サスティナビリティー(持続可能性)が注目されている現代、ボックスワインは時代の流れに合ったエコをもかなえてくれるというメリットがあります。
また、ボックスワインは業務用として広く普及しています。ハウスワインにボックスワインを使用しているレストランは多くあります。大量に消費されるハウスワインをボックスワインにすることは、環境にやさしいことなのです。
ボックスワインのメリット4 ~実用的~
ボックスの中に入っている袋は、クオリティーが向上し、ワインをよりよい状態で保存できるようになりました。外気を遮断し、突然の温度変化や光にも強い素材となっているのです。
そしてダンボールの箱が、衝撃や刃物から保護しています。箱には持ち手が付いていて、持ち運びやすく、積み重ねることもできます。このパッケージこそ実用的ですし、大変利便性が高いといえます。
家庭では省スペースにもなります。3リットルのサイズは収納もしやすく、冷蔵庫にそのまま入れることができます。複数のボトルで冷蔵庫が占領されてしまうということもありません。冷蔵庫に入れておけば、「冷やし忘れた!」ということもありません。
もっとも注目されているパッケージ
これだけメリットがあるボックスワインを利用しない手はありません。
フランス、イタリアでは、ここ10年でボックスワインの消費量が飛躍的に増加しています。ワイン全体の消費量は減少しているにもかかわらず、ボックスワインの消費量は増加しているのです。
イタリアの多数のソムリエは、バッグ・イン・ボックスをフレッシュなワインに最適なパッケージだといっています。
ボックスワインの消費は、家庭でも注目されていますが、特に飲食業界では欠かせないものとなっています。フランスのチェーンレストランでは、ワインの消費の60~75%はボックスワインとなっています(フランス地域圏行政庁農林部統計)。レストランでは、ハウスワインとして、グラスやカラフェでサービスされていますが、それは価格、量の調整、エコ、実用的とすべてのメリットの恩恵を受けることができるからです。
バック・イン・ボックスは、ワインだけでなく、ラムやウォッカなどのスピリッツやヴィンブルレにも広がっています。フルーツジュース用には、箱がなくても垂直に立っているバッグがすでに生まれています。

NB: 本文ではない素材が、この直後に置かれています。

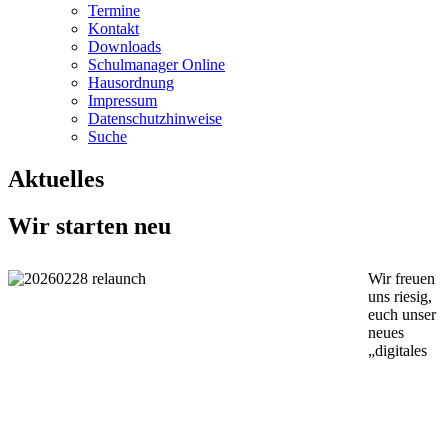
Termine
Kontakt
Downloads
Schulmanager Online
Hausordnung
Impressum
Datenschutzhinweise
Suche
Aktuelles
Wir starten neu
Wir freuen
uns riesig,
euch unser
neues
„digitales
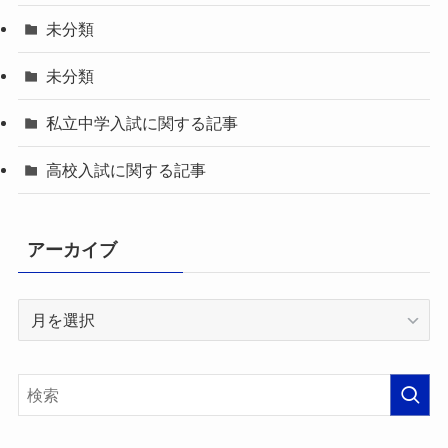
未分類
未分類
私立中学入試に関する記事
高校入試に関する記事
アーカイブ
ア
ー
カ
イ
ブ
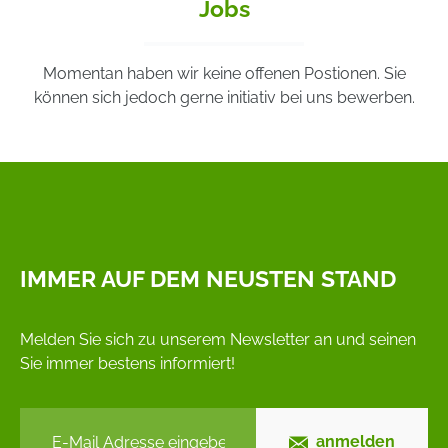
Jobs
Momentan haben wir keine offenen Postionen. Sie
können sich jedoch gerne initiativ bei uns bewerben.
IMMER AUF DEM NEUSTEN STAND
Melden Sie sich zu unserem Newsletter an und seinen
Sie immer bestens informiert!
anmelden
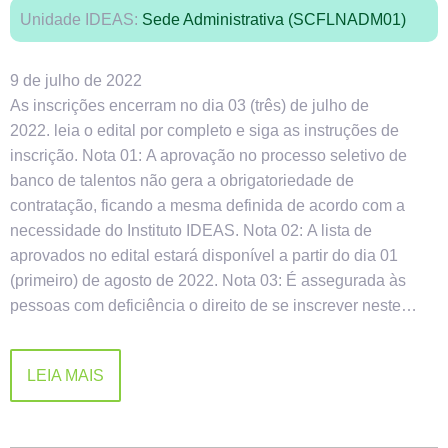
Unidade IDEAS:
Sede Administrativa (SCFLNADM01)
9 de julho de 2022
As inscrições encerram no dia 03 (três) de julho de
2022. leia o edital por completo e siga as instruções de
inscrição. Nota 01: A aprovação no processo seletivo de
banco de talentos não gera a obrigatoriedade de
contratação, ficando a mesma definida de acordo com a
necessidade do Instituto IDEAS. Nota 02: A lista de
aprovados no edital estará disponível a partir do dia 01
(primeiro) de agosto de 2022. Nota 03: É assegurada às
pessoas com deficiência o direito de se inscrever neste…
LEIA MAIS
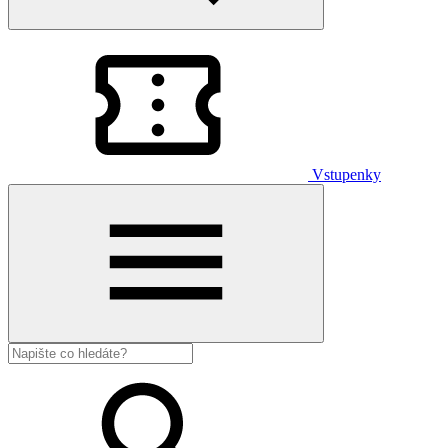
Vstupenky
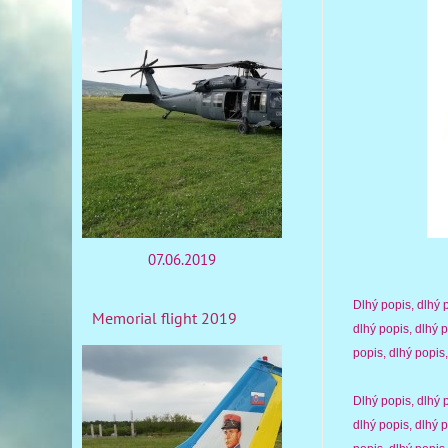
07.06.2019
Dlhý popis, dlhý p
Memorial flight 2019
dlhý popis, dlhý p
popis, dlhý popis
Dlhý popis, dlhý p
dlhý popis, dlhý p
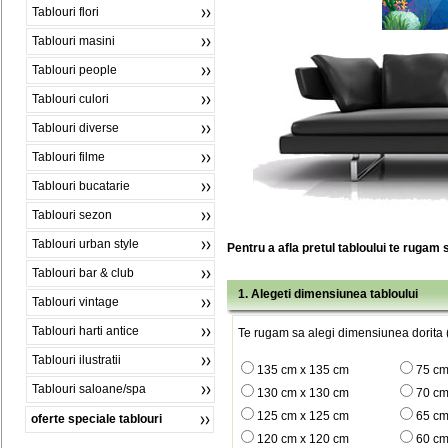
Tablouri flori
Tablouri masini
Tablouri people
Tablouri culori
Tablouri diverse
Tablouri filme
Tablouri bucatarie
Tablouri sezon
Tablouri urban style
Pentru a afla pretul tabloului te rugam 
Tablouri bar & club
1. Alegeti dimensiunea tabloului
Tablouri vintage
Tablouri harti antice
Te rugam sa alegi dimensiunea dorita (
Tablouri ilustratii
135 cm x 135 cm
75 cm
Tablouri saloane/spa
130 cm x 130 cm
70 cm
125 cm x 125 cm
65 cm
oferte speciale tablouri
120 cm x 120 cm
60 cm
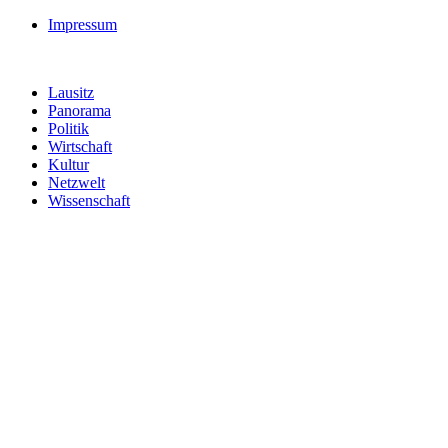
Impressum
Lausitz
Panorama
Politik
Wirtschaft
Kultur
Netzwelt
Wissenschaft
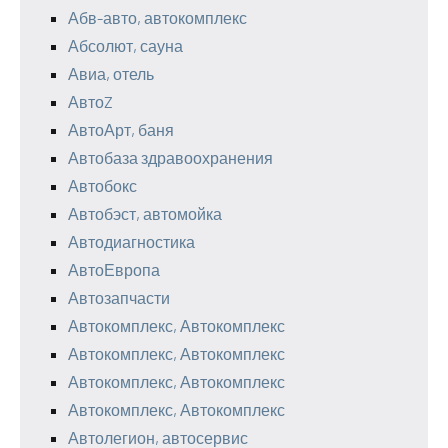
Абв-авто, автокомплекс
Абсолют, сауна
Авиа, отель
АвтоZ
АвтоАрт, баня
Автобаза здравоохранения
Автобокс
Автобэст, автомойка
Автодиагностика
АвтоЕвропа
Автозапчасти
Автокомплекс, Автокомплекс
Автокомплекс, Автокомплекс
Автокомплекс, Автокомплекс
Автокомплекс, Автокомплекс
Автолегион, автосервис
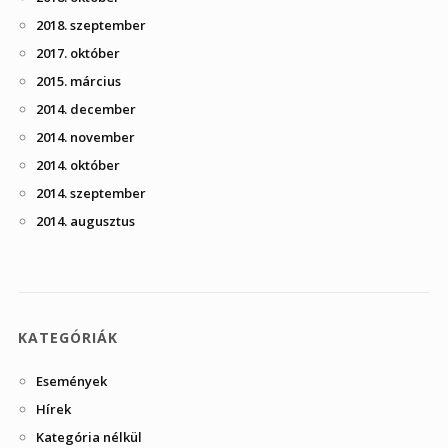
2018. szeptember
2017. október
2015. március
2014. december
2014. november
2014. október
2014. szeptember
2014. augusztus
KATEGÓRIÁK
Események
Hírek
Kategória nélkül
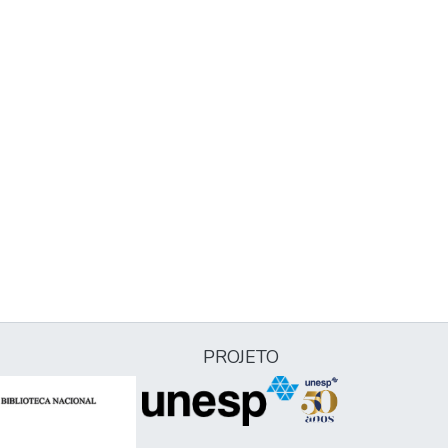
PROJETO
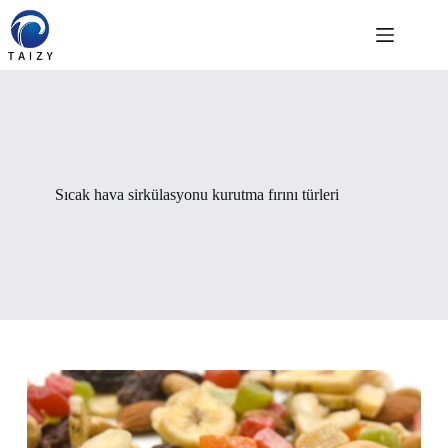
Skip
to
content
Sıcak hava sirkülasyonu kurutma fırını türleri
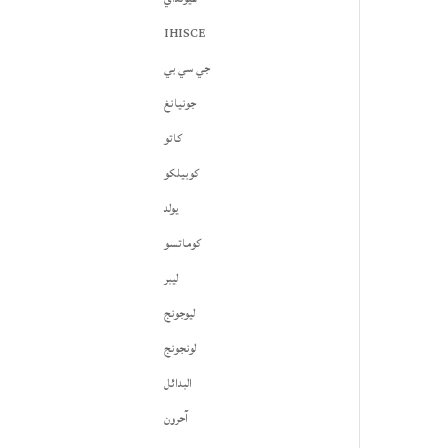
IHISCE
جي سي بي
جونيانغ
كاتو
كوبيلكو
يولد
كوماتسو
ليبر
ليوجونج
لونجونج
البدائل
آحرون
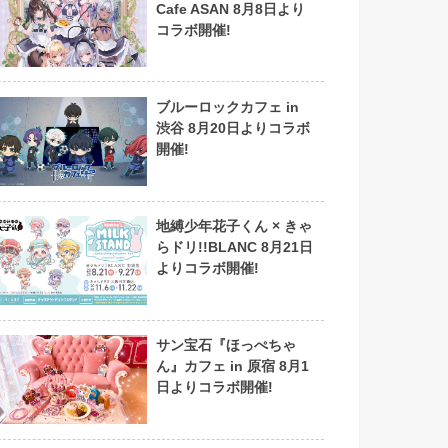
Cafe ASAN 8月8日より
コラボ開催!
ブルーロックカフェ in
渋谷 8月20日よりコラボ
開催!
地縛少年花子くん × きゃ
らドリ!!BLANC 8月21日
よりコラボ開催!
サン宝石『ほっぺちゃ
ん』カフェ in 原宿 8月1
日よりコラボ開催!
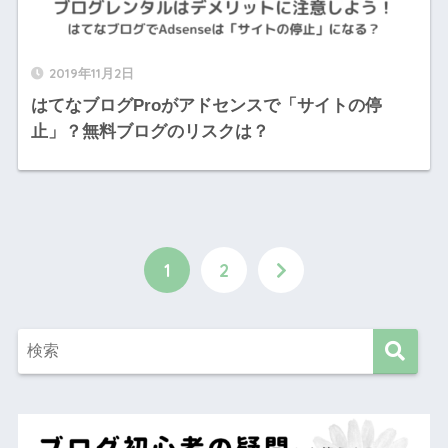
2019年11月2日
はてなブログProがアドセンスで「サイトの停
止」？無料ブログのリスクは？
1
2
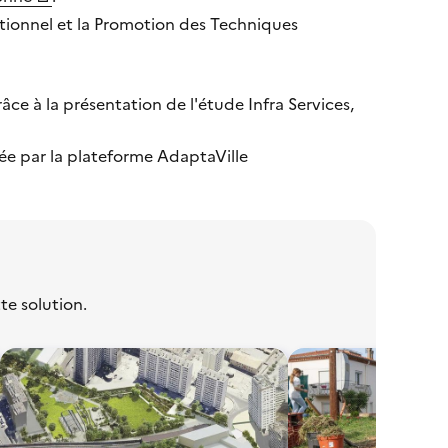
tionnel et la Promotion des Techniques
âce à la présentation de l'étude Infra Services,
e par la plateforme AdaptaVille
te solution.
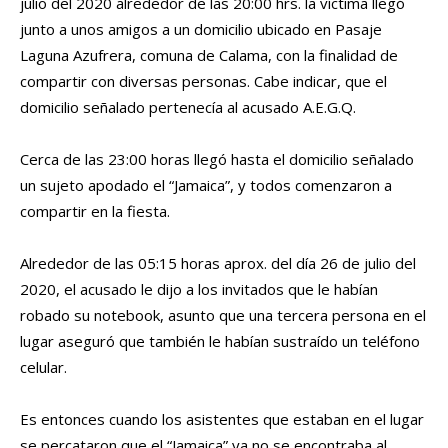
julio del 2020 alrededor de las 20:00 hrs. la víctima llegó
junto a unos amigos a un domicilio ubicado en Pasaje
Laguna Azufrera, comuna de Calama, con la finalidad de
compartir con diversas personas. Cabe indicar, que el
domicilio señalado pertenecía al acusado A.E.G.Q.
Cerca de las 23:00 horas llegó hasta el domicilio señalado
un sujeto apodado el “Jamaica”, y todos comenzaron a
compartir en la fiesta.
Alrededor de las 05:15 horas aprox. del día 26 de julio del
2020, el acusado le dijo a los invitados que le habían
robado su notebook, asunto que una tercera persona en el
lugar aseguró que también le habían sustraído un teléfono
celular.
Es entonces cuando los asistentes que estaban en el lugar
se percataron que el “Jamaica” ya no se encontraba al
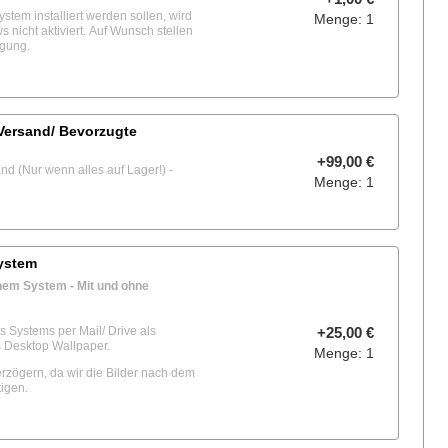
tem installiert werden sollen, wird
Menge: 1
icht aktiviert. Auf Wunsch stellen
ügung.
 Versand/ Bevorzugte
+99,00 €
d (Nur wenn alles auf Lager!) -
Menge: 1
ystem
inem System - Mit und ohne
 Systems per Mail/ Drive als
+25,00 €
s Desktop Wallpaper.
Menge: 1
rzögern, da wir die Bilder nach dem
igen.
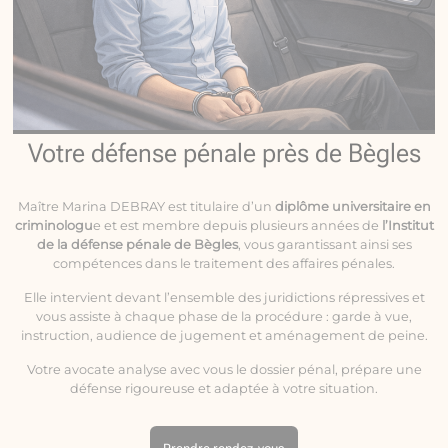
Votre défense pénale près de Bègles
Maître Marina DEBRAY est titulaire d’un
diplôme universitaire en
criminologu
e et est membre depuis plusieurs années de
l’Institut
de la défense pénale de Bègles
, vous garantissant ainsi ses
compétences dans le traitement des affaires pénales.
Elle intervient devant l’ensemble des juridictions répressives et
vous assiste à chaque phase de la procédure : garde à vue,
instruction, audience de jugement et aménagement de peine.
Votre avocate analyse avec vous le dossier pénal, prépare une
défense rigoureuse et adaptée à votre situation.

ダンボールは見ためが安っぽいという欠点をカバーするために、樽の形をした木のボックスも登場しています。
近年関心が高まっているビオ(有機栽培)のワインも、バッグ・イン・ボックスに適しています。酸化防止剤不使用の劣化しやすいワインも、フレッシュな状態で保管することができます。
まだ発展途上なのがスパークリングワインの場合です。ドイツではすでにスパークリングのボックスワインを製造しているところがあります。しかし、二酸化炭素が含まれているため、温度が高くなると袋が破裂してしまう可能性があります。将来スパークリングのボックスワインが普及するかどうかは未知数ですが、スティルワインにおいてはすでに注目度満点で、これからさらなる注目を浴びることは間違いないでしょう。